The Supreme Court has opened the door for contractors to claim damages from contracting authorities that violate public procurement law. But how do things look in practice?

In order to claim damages for a breach of public procurement law in Poland, no final judgment by the National Appeals Chamber ("NAC") declaring that the contracting authority acted unlawfully is needed. Yet the courts continue to dismiss claims in the absence of such a ruling. Our law firm has filed a complaint in a case affected by this.

In order to claim damages for a breach of public procurement law in Poland, no final judgment by the National Appeals Chamber ("NAC") declaring that the contracting authority acted unlawfully is needed. Yet the courts continue to dismiss claims in the absence of such a ruling. Our law firm has filed a complaint in a case affected by this.

On 25 February 2021, the Supreme Court issued the following decision in case No. III CZP 16/20:

A claim for damages from a contractor whose offer was not selected because the contracting entity violated the provisions of the Act on Public Procurement does not require a prior finding of a violation of the provisions of that Act by a final decision of the NAC or a final court decision issued following an appeal against a decision of the NAC.

The case is still pending, and we are handling it in the Polish Public Projects and Procurement team at Bird & Bird.

It’s still difficult to claim damages for a breach of public procurement law

Previous case law was inconsistent and created uncertainty. The Polish courts required a prior decision of the NAC declaring the illegality, which meant there were very few compensation cases in Poland.

The Appeals Directive 2007/66/EC leaves it up to Member States to regulate mechanisms for claiming damages. In Poland, the Public Procurement Act is silent on this issue, so the general principles of damages set out in the Civil Code apply. Under those rules, a contractor wishing to claim damages does not need a preliminary ruling, i.e. a prior decision of the NAC.

The 2021 Supreme Court ruling sends an important signal to contractors that, from now on, they don’t need an NAC decision to establish an infringement.

However, there is a disclaimer in the Supreme Court's reasoning, namely, that a failure to appeal may be material to the case as indicating that the contractor contributed to the damage. On that basis, the courts are again beginning to hold that, if the contractor did not appeal, it contributed to the damage and is therefore not entitled to damages.

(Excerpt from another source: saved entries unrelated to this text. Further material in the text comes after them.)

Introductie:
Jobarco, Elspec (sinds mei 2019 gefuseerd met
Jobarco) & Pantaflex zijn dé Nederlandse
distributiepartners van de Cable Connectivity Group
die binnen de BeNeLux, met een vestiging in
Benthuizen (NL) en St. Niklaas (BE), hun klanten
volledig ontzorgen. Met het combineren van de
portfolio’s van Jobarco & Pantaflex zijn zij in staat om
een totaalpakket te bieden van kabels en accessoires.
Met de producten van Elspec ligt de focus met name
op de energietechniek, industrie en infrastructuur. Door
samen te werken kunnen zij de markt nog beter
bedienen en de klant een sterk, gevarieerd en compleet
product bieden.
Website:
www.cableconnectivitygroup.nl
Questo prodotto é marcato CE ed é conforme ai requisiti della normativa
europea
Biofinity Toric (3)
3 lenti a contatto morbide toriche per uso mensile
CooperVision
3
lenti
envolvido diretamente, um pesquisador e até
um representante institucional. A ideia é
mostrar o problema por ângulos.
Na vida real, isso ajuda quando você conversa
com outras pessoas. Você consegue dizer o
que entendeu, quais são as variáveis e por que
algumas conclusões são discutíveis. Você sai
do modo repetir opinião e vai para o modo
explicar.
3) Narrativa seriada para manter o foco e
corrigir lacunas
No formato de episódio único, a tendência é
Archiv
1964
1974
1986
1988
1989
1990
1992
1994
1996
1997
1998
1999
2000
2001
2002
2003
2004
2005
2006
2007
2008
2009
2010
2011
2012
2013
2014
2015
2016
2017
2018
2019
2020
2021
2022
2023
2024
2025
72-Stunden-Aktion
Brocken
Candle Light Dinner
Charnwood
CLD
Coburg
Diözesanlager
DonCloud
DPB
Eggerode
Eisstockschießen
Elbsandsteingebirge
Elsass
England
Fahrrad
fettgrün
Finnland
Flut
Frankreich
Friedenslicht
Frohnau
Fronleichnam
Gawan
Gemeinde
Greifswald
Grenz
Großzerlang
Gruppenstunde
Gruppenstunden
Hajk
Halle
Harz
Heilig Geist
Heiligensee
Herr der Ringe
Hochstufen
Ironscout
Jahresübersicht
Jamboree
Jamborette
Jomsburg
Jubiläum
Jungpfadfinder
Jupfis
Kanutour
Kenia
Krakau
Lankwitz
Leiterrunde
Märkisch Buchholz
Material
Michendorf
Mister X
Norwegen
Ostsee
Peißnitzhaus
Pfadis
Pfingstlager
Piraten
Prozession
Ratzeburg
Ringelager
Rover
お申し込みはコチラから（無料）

The issue of damages requires a further decision by the Supreme Court

We have filed a cassation appeal with the Supreme Court in the case referred to above. The legal issue to be resolved is:

What is the due diligence of the Contractor, and what is the pattern of its behaviour that would enable it to claim damages in the event of a withdrawal of an appeal and a failure to obtain a decision of the NAC as a result?

The Supreme Court has opened the door for contractors to claim damages, but further steps are required to make the awarding of damages effective in accordance with the Appeals Directive.

The facts of the case

The issue of the grounds for claiming damages arose in a case we are conducting.

In a tender for training services, the contracting authority rejected the lowest bid, and then cancelled the procedure because the other two bids exceeded the amount allocated to the contract. The contractor with the lowest bid appealed to the NAC. In response, the contracting authority upheld the appeal in its entirety. This meant that the contracting authority should reinstate the contractor's bid and reject all competitors’ bids. But instead of complying with this, the contracting authority allowed a competitor to supplement its bid, increased the amount of the contract, and evaluated the bids on the basis of non-price criteria. In the end, the higher bid was selected.

The contractor was very active in pointing these infringements out to the contracting authority, but to no avail. In the end, the contractor submitted a second complaint, which it then withdrew. The reasons for the withdrawal are the subject of ongoing litigation; one of them was the high cost of the appeals and complaints procedure back in 2017. The Polish Constitutional Tribunal declared such high costs unconstitutional, but it was only in 2020 that they were reduced from five times the fee (PLN 75,000) to three times the fee (PLN 45,000).

The plaintiff has decided to bring an action for damages against the contracting authority.

At this point, we are waiting for the Supreme Court’s next decision, which should clear up this matter once and for all and give some certainty regarding the awarding of damages in Poland, something the whole community of contractors and contracting authorities is really in need of.